EXCERPTED TEXT:
....

Store terminal observations in AutoResetWrapper infos for value bootstrap
Hello,
Differentiating between truncation and termination of episodes is key to proper value estimation. Brax already exposes truncation and episode_done flags as part of infos which allows to make the distinction.
When using the AutoResetWrapper (which is desirable) and encountering a terminal state, the returned state (and therefore observation) is the first state of the new episode. However, when doing value estimation in such states, one wishes to compute the value of the last state for value bootstrap. For a terminal (not truncated) state, this poses no issue as the value is 0 and the state can be ignored, however for a truncated state one needs to predict the value of the said state (not the first state of the new episode). This is not possible at the moment as this state is never exposed.
I propose adding a simple obs_st field in the infos returned through the AutoResetWrapper, which exposes this info to users for correct value bootstrapping.
I have added the corresponding test, and all tests pass.
I am new to open source-contributions and I could not find a style guide or a linter for brax. Please tell me if there are any modifications to be made.

....

[Stored items from a collection]
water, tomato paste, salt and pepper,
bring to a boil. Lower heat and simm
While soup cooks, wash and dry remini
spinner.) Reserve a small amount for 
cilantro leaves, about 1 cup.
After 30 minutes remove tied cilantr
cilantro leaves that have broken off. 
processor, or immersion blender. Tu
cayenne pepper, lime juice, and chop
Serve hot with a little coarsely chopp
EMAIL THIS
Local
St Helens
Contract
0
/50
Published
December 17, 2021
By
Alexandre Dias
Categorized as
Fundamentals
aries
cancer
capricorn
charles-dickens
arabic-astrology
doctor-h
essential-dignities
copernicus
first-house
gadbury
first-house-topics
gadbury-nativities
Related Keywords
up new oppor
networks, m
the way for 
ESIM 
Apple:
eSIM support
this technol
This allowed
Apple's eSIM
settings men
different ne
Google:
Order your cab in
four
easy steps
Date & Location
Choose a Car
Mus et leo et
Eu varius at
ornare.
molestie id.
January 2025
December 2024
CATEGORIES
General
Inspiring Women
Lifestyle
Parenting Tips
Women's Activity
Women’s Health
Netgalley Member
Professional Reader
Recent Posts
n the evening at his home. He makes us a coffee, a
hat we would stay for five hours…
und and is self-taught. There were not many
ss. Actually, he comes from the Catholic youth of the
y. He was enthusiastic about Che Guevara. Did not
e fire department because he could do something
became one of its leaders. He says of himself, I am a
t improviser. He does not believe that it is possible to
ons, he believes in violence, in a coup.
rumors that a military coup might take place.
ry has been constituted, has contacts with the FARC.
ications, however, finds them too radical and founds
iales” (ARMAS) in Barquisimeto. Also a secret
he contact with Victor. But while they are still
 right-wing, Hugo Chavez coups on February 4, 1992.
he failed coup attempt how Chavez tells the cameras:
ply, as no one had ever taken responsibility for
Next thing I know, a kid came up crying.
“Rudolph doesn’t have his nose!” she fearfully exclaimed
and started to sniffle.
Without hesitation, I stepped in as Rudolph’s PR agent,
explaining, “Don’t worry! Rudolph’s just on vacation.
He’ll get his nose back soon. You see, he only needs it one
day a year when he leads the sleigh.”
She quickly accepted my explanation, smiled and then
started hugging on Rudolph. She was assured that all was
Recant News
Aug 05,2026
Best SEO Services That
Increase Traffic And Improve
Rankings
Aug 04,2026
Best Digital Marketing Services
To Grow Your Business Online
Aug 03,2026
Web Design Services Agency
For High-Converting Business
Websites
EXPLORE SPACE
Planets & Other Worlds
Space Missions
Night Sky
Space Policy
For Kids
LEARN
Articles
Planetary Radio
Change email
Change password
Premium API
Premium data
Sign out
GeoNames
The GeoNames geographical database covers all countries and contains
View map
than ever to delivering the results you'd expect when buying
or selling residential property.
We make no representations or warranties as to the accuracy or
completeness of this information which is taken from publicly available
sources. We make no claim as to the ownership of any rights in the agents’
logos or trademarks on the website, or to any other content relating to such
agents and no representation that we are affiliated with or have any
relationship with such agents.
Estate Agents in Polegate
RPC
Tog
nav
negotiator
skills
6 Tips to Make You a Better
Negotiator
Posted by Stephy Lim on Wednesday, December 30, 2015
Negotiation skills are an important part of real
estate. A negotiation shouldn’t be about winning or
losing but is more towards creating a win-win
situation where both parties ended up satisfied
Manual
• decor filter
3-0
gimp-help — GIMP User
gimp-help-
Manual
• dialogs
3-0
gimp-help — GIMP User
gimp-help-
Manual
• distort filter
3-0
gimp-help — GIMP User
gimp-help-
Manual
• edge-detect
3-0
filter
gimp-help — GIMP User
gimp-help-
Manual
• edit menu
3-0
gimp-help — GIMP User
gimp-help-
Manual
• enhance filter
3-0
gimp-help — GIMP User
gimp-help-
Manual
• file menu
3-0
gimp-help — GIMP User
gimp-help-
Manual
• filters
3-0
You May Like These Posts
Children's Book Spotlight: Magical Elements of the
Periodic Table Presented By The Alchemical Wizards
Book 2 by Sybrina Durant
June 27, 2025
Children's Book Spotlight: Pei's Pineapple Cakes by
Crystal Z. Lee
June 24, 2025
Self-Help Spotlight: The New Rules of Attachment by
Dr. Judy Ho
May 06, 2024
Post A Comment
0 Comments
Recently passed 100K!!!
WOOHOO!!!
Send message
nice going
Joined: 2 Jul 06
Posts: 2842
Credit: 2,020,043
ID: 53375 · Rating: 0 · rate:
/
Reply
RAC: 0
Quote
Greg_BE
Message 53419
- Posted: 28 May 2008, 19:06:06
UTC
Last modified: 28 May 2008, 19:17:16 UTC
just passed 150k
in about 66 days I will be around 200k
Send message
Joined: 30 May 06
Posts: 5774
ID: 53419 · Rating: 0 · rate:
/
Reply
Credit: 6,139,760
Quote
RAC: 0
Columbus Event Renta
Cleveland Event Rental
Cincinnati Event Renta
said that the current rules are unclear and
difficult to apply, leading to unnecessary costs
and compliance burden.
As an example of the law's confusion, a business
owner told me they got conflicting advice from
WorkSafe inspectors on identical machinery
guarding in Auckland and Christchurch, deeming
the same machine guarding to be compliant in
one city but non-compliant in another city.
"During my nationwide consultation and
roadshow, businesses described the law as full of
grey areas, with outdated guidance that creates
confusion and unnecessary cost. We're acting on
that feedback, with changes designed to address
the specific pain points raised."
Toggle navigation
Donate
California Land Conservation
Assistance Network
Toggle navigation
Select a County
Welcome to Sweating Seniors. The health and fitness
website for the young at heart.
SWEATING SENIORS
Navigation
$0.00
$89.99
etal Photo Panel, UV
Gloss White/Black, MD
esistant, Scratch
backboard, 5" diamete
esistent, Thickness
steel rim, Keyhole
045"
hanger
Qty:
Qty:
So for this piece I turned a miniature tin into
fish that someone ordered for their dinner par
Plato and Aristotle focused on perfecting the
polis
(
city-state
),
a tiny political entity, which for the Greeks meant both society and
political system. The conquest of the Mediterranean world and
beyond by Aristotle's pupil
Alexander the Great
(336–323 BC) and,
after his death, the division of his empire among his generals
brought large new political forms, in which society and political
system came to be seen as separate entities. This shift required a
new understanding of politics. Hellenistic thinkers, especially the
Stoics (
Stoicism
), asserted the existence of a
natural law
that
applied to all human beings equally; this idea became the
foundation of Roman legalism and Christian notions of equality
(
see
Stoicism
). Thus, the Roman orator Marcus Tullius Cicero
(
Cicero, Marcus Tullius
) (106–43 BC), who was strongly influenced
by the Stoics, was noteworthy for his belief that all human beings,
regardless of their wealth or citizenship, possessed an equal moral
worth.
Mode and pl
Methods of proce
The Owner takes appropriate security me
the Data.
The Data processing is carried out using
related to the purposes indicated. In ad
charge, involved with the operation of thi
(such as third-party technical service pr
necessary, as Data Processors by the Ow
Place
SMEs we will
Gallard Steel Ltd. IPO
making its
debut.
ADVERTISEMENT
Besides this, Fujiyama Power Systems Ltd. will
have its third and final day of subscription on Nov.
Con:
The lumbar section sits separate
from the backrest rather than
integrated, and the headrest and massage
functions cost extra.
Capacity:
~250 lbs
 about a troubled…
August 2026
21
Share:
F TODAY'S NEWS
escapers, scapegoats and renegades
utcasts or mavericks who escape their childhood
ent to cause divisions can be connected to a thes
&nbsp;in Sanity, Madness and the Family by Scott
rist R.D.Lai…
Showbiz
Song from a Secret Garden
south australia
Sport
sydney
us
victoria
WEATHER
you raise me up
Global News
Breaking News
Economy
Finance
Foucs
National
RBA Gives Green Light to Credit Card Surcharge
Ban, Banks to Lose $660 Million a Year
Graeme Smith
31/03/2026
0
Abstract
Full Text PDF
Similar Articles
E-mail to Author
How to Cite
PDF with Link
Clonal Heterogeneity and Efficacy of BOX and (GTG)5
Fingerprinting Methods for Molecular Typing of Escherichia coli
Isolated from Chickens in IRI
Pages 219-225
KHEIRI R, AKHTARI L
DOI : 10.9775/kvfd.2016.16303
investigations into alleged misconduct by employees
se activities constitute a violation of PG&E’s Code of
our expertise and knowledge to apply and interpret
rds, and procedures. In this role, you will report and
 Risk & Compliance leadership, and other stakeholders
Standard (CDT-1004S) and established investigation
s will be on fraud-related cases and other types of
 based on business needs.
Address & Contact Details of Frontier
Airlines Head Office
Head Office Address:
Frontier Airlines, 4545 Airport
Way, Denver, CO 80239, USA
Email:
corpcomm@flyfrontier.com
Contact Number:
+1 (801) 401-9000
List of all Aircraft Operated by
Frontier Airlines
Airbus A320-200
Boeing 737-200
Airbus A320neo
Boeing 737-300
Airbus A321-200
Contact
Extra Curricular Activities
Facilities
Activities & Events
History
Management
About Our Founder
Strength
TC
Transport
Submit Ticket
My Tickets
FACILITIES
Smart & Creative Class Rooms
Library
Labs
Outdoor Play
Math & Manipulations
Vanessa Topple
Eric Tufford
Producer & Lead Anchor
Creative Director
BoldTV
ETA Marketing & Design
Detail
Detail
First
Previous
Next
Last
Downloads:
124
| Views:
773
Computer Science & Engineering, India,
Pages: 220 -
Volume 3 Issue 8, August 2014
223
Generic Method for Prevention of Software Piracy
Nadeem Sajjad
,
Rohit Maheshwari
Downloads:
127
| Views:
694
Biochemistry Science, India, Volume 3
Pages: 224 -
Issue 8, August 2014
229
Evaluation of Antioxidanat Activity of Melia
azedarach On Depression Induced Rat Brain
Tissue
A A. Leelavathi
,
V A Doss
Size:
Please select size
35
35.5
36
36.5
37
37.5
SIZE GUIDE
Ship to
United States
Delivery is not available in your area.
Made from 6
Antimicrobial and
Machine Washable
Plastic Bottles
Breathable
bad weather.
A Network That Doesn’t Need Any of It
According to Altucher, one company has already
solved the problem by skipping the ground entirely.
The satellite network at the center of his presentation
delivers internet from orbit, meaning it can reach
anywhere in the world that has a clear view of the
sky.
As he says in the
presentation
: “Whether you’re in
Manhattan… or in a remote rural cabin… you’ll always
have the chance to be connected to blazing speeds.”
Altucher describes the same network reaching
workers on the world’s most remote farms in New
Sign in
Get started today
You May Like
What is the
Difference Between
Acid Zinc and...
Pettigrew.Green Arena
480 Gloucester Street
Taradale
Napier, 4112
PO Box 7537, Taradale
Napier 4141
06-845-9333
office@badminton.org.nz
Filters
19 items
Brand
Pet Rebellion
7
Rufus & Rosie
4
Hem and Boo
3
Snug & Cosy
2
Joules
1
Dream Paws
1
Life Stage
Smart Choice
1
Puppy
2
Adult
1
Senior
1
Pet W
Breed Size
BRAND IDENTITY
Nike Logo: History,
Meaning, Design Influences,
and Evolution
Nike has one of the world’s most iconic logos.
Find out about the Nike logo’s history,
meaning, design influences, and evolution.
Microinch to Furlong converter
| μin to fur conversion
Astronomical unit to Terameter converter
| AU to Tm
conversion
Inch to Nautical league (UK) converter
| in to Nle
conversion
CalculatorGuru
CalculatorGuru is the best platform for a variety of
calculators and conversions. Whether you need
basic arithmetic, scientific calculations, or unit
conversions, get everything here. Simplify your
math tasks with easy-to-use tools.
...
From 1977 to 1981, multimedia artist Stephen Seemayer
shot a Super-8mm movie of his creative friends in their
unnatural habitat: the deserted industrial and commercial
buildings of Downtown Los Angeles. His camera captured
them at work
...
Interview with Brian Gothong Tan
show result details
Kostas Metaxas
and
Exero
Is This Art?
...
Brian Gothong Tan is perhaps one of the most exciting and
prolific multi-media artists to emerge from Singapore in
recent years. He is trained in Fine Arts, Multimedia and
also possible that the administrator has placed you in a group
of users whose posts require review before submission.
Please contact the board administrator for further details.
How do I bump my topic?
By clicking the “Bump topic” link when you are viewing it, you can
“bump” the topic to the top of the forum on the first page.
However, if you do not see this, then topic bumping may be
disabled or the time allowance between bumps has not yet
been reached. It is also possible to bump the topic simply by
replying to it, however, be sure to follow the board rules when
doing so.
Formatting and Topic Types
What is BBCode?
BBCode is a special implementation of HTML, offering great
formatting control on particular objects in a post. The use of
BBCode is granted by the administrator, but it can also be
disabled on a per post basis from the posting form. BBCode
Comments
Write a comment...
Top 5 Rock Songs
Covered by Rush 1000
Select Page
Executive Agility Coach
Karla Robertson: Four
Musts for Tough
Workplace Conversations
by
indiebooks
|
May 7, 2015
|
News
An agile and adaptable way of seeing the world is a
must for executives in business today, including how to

....

WHAT THE EXERCISE ASKS: Transcribe the part of the pull request text from "Store terminal observations" down to "is never exposed.", keeping the wording unchanged.

OUTPUT:
Store terminal observations in AutoResetWrapper infos for value bootstrap
Hello,
Differentiating between truncation and termination of episodes is key to proper value estimation. Brax already exposes truncation and episode_done flags as part of infos which allows to make the distinction.
When using the AutoResetWrapper (which is desirable) and encountering a terminal state, the returned state (and therefore observation) is the first state of the new episode. However, when doing value estimation in such states, one wishes to compute the value of the last state for value bootstrap. For a terminal (not truncated) state, this poses no issue as the value is 0 and the state can be ignored, however for a truncated state one needs to predict the value of the said state (not the first state of the new episode). This is not possible at the moment as this state is never exposed.